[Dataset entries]
= Beginning of Section =
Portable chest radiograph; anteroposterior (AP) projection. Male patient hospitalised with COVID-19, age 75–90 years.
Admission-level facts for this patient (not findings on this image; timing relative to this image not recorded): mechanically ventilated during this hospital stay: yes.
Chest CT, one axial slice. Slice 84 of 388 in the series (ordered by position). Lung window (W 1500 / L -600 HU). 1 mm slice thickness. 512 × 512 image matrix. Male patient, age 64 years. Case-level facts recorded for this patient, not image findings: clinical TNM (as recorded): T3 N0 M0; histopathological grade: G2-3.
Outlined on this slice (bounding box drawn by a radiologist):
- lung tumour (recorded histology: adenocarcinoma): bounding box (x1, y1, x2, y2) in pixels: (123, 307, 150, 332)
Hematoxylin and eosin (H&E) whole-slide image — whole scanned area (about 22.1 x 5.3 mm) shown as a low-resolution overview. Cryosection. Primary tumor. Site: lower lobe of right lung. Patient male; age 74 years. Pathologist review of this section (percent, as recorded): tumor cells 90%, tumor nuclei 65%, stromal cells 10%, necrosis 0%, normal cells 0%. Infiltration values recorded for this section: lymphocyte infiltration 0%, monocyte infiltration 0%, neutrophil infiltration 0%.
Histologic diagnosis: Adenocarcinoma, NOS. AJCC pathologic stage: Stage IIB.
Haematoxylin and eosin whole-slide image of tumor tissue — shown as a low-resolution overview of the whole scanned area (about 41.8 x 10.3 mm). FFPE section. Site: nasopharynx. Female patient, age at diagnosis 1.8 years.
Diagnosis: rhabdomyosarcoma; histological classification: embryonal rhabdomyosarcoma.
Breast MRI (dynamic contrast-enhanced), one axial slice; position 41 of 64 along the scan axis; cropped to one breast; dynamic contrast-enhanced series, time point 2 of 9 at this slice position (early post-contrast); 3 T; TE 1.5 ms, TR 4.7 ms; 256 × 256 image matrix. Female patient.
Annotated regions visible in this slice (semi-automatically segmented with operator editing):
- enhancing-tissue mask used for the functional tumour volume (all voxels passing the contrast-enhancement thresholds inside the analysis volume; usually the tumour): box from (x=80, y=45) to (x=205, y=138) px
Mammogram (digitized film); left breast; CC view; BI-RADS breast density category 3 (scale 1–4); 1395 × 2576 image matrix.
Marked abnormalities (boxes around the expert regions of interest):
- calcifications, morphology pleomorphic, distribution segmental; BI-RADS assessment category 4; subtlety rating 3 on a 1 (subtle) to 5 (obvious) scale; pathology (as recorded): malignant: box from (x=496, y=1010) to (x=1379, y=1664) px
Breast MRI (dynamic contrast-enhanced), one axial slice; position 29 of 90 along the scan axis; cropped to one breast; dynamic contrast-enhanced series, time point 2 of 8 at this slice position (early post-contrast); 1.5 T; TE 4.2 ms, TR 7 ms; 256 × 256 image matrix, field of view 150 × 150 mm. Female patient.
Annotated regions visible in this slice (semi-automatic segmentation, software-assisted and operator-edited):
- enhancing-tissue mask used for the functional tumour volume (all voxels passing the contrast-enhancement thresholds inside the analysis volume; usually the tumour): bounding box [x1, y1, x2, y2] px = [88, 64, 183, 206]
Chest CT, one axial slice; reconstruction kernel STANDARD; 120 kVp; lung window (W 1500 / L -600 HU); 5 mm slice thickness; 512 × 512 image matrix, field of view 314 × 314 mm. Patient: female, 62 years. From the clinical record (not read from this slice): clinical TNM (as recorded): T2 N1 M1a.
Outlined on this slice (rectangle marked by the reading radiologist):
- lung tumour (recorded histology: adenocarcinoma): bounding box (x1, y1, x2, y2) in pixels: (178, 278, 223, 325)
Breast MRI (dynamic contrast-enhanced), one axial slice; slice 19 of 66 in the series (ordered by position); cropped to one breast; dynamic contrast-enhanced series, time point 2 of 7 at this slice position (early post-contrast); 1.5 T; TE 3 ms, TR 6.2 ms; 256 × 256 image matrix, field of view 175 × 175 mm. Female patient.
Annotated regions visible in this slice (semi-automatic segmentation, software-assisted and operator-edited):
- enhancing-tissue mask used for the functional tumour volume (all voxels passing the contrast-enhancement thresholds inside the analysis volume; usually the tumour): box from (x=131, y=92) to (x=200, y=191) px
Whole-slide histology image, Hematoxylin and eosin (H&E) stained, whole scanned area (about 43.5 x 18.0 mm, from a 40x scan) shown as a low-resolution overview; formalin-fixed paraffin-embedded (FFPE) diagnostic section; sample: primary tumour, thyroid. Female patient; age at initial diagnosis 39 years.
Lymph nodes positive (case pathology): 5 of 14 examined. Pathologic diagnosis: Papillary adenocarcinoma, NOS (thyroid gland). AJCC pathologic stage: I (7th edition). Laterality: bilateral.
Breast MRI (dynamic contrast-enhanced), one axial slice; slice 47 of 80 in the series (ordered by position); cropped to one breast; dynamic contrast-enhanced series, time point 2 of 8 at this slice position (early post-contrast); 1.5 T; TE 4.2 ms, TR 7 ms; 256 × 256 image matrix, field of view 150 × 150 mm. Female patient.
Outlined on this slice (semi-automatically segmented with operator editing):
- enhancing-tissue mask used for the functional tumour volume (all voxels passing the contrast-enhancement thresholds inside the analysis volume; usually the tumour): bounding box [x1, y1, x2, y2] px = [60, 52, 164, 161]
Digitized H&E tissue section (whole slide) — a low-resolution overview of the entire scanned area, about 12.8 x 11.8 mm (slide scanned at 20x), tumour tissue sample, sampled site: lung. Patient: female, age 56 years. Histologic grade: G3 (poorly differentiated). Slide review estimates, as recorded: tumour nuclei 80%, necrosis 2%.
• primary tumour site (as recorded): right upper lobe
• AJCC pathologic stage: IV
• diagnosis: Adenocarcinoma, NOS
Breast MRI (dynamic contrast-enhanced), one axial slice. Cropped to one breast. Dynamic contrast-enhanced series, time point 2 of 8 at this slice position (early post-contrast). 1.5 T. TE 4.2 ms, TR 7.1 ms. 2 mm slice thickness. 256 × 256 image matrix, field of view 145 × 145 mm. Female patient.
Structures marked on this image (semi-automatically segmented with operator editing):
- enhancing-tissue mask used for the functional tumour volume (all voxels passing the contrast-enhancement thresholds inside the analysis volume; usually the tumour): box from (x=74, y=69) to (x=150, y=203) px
= End of Section =
● **Exercise requirements**:
The lines above may hold the string "nuclei". Say how many do, and give only that number.

● **Exercise solution**:
2